(Document layout analysis data)
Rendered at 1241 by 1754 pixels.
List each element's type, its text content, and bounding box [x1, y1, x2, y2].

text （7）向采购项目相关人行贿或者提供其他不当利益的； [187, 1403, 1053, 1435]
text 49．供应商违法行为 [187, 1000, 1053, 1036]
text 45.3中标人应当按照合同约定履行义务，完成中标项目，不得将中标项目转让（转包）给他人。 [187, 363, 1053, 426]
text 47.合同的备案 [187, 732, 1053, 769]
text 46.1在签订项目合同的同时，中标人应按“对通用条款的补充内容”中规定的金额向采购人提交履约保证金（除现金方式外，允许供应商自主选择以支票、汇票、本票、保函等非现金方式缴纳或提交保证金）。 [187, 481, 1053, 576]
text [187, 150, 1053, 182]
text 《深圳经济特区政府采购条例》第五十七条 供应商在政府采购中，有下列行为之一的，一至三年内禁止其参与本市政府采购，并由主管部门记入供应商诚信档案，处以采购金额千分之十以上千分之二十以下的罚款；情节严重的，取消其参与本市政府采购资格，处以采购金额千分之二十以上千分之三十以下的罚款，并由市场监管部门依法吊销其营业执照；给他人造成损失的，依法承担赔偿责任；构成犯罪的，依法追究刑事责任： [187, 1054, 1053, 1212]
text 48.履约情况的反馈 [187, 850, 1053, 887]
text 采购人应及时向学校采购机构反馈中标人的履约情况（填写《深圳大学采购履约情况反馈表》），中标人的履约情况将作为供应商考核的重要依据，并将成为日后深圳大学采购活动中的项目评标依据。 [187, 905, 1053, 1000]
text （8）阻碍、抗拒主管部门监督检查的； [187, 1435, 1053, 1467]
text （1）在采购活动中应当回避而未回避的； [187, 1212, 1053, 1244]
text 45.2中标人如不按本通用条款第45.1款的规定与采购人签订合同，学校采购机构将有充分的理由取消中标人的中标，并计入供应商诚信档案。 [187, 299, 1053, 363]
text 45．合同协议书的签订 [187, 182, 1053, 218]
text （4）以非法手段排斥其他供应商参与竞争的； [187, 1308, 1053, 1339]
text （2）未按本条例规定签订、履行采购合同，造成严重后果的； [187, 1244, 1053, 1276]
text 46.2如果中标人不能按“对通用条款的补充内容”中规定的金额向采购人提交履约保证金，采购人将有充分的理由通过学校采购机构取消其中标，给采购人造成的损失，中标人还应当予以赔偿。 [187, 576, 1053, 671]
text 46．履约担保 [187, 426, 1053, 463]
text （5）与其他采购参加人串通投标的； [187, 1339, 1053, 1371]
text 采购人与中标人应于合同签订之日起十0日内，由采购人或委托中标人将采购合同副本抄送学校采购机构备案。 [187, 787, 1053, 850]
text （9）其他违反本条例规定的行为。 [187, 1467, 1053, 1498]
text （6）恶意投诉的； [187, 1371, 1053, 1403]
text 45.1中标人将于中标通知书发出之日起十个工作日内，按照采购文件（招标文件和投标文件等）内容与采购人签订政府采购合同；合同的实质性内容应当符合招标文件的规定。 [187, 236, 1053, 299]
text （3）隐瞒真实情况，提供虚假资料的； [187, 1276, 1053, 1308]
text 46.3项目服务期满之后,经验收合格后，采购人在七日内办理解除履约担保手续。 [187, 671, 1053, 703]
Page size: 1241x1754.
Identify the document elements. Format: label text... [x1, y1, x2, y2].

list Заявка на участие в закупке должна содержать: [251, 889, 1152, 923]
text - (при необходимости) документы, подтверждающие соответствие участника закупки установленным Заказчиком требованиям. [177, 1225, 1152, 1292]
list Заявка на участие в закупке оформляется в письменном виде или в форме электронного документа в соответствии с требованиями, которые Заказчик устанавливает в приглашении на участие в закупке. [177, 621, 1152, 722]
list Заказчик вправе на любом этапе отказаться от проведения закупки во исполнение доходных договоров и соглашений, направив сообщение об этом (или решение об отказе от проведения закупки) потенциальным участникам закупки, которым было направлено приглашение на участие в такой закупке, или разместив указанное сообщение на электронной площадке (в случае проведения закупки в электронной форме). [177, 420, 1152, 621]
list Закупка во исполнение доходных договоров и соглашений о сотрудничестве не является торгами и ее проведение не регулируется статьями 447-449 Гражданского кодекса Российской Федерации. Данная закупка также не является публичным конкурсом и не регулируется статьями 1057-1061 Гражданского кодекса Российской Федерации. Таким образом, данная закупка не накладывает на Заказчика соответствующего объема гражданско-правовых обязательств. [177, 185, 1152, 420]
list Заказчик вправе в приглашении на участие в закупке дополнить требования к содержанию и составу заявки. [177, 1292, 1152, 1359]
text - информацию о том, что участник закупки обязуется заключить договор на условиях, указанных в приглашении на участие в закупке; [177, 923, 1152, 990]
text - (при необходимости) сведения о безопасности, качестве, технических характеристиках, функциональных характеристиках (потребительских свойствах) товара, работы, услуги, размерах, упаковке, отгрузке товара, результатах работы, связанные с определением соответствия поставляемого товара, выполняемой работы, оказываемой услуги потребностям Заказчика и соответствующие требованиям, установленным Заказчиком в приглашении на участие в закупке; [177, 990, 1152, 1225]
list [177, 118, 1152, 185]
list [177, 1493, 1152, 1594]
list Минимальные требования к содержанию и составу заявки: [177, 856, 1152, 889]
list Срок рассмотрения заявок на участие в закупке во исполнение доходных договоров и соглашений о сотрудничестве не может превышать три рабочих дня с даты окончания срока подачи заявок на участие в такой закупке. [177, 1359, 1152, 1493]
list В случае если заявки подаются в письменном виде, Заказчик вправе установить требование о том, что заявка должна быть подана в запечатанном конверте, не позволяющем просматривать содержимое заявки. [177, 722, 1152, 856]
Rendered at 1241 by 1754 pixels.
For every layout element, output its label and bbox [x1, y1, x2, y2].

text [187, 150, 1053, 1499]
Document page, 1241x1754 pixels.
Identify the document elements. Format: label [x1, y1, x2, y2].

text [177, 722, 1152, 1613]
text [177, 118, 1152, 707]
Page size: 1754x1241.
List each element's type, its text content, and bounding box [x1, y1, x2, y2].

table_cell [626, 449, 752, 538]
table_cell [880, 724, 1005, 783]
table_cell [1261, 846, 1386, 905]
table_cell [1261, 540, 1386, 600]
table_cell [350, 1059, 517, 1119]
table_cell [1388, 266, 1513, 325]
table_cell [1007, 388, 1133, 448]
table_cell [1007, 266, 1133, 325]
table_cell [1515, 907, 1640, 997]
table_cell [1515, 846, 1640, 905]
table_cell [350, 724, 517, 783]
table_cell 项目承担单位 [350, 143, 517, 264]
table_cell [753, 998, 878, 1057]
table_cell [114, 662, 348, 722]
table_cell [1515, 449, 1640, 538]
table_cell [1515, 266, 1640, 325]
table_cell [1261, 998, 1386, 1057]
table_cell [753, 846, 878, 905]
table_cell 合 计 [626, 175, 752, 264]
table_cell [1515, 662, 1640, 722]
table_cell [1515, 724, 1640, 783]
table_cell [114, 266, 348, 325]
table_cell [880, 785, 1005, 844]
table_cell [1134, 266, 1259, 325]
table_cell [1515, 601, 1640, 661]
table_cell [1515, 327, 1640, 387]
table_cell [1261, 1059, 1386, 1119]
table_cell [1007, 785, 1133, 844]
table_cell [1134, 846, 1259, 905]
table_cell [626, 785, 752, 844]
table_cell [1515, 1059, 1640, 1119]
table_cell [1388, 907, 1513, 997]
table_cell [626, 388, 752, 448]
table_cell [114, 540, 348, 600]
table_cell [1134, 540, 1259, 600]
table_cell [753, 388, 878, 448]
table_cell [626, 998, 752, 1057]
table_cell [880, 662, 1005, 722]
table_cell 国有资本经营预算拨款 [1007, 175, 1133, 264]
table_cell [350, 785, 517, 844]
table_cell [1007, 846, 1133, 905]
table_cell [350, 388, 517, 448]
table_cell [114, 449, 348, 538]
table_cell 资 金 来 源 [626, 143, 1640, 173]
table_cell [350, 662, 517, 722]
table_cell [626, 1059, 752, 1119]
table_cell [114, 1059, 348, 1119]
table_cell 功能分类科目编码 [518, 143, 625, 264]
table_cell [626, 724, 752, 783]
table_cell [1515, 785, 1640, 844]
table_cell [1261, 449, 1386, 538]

- _EXERCISE DETAILS_
The reply must consist solely of the lines from the one containing "table_cell [1134, 540, 1259, 600]" through the last line of the data, reproduced exactly.

- _ANSWER SPACE_
table_cell [1134, 540, 1259, 600]
table_cell [753, 388, 878, 448]
table_cell [626, 998, 752, 1057]
table_cell [880, 662, 1005, 722]
table_cell 国有资本经营预算拨款 [1007, 175, 1133, 264]
table_cell [350, 785, 517, 844]
table_cell [1007, 846, 1133, 905]
table_cell [350, 388, 517, 448]
table_cell [114, 449, 348, 538]
table_cell 资 金 来 源 [626, 143, 1640, 173]
table_cell [350, 662, 517, 722]
table_cell [626, 1059, 752, 1119]
table_cell [114, 1059, 348, 1119]
table_cell 功能分类科目编码 [518, 143, 625, 264]
table_cell [626, 724, 752, 783]
table_cell [1515, 785, 1640, 844]
table_cell [1261, 449, 1386, 538]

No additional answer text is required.